Un mito “vero”: Enrico Berlinguer

di Luciano Arciuolo

Tra pochi giorni ricorrerà il trentasettesimo anniversario della morte e dei bellissimi funerali di Enrico Berlinguer, un mito della politica italiana, del quale i leaders di oggi non sono degni neanche di pronunciare il nome. Anche perché viviamo in un’epoca nella quale se insegni come non pagare le tasse, se hai un centinaio di migliaia di euro di debito col fisco, allora ti fanno ministro delle Finanze… e ho detto tutto. Un’epoca nella quale ogni “sarchiapone”, come li chiama Alejandro, si sente esperto di economia, finanza e sociologia.

Ma io, qui, voglio ricordare la figura e, come si dice, le “opere” di quell’uomo, minuto ma gigantesco.

Nato nel 1922 da una famiglia borghese ma antifascista di Sassari, crebbe in un ambiente moderatamente progressista. Però nel 1936, a soli quattordici anni, aderì a quel Partito Comunista che ai suoi occhi, evidentemente, era l’unico, serio baluardo contro la barbarie fascista e nazista che stava inondando l’Europa di violenza.

La Sardegna era lontana dalle lotte partigiane, così il giovane Enrico ne restò fuori ma, dopo la Liberazione, fece rapidamente strada nel Partito e, nel 1972, alla morte di Luigi Longo, storico comandante partigiano e segretario comunista dalla scomparsa di Togliatti, fu sorprendentemente eletto Segretario del PCI.

Timido, introverso, quasi schivo, aveva un cattivo rapporto con i doveri mediatici che la carica gli imponeva. Ma questo non significava debolezza di carattere. Anzi.

Nel Settembre del 1973 un colpo di Stato, appoggiato dagli Stati Uniti, che consideravano l’America del Sud come il proprio “cortile di casa”, aveva rovesciato il governo di sinistra democraticamente eletto in Cile, soffocando letteralmente nel sangue ogni tentativo di opposizione.

• • • • • • •

# Compito 1
Secondo il testo selezionato, in quale anno Enrico Berlinguer fu eletto Segretario del PCI?
# Compito 2
Indica se ciascuna affermazione concorda con il testo selezionato, rispondendo sì o no e citando le parole decisive: (a) Berlinguer aderì al Partito Comunista a quattordici anni; (b) Berlinguer prese parte alle lotte partigiane in Sardegna; (c) Berlinguer aveva un buon rapporto con i doveri mediatici della sua carica.
# Compito 3
Riporta senza modifiche il passo del testo selezionato che va da "Timido, introverso, quasi" fino a "tentativo di opposizione.".
I dati che seguono provengono da un'altra fonte.

# Segmento di dati
• • • • • • •

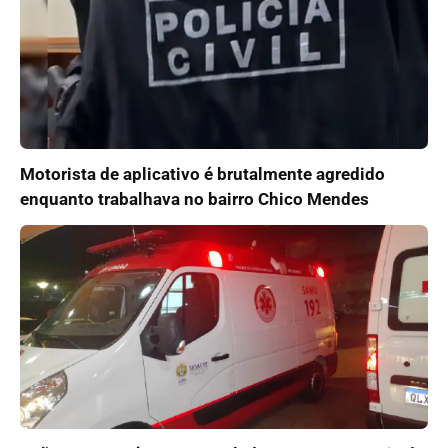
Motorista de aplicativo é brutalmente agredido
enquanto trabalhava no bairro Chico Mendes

• • • • • • •

# Risposta scritta 1
Nel 1972, alla morte di Luigi Longo.

# Risposta scritta 2
(a) Sì: "nel 1936, a soli quattordici anni, aderì a quel Partito Comunista".
(b) No: "La Sardegna era lontana dalle lotte partigiane, così il giovane Enrico ne restò fuori".
(c) No: "aveva un cattivo rapporto con i doveri mediatici che la carica gli imponeva".

# Risposta scritta 3
Timido, introverso, quasi schivo, aveva un cattivo rapporto con i doveri mediatici che la carica gli imponeva. Ma questo non significava debolezza di carattere. Anzi.

Nel Settembre del 1973 un colpo di Stato, appoggiato dagli Stati Uniti, che consideravano l’America del Sud come il proprio “cortile di casa”, aveva rovesciato il governo di sinistra democraticamente eletto in Cile, soffocando letteralmente nel sangue ogni tentativo di opposizione.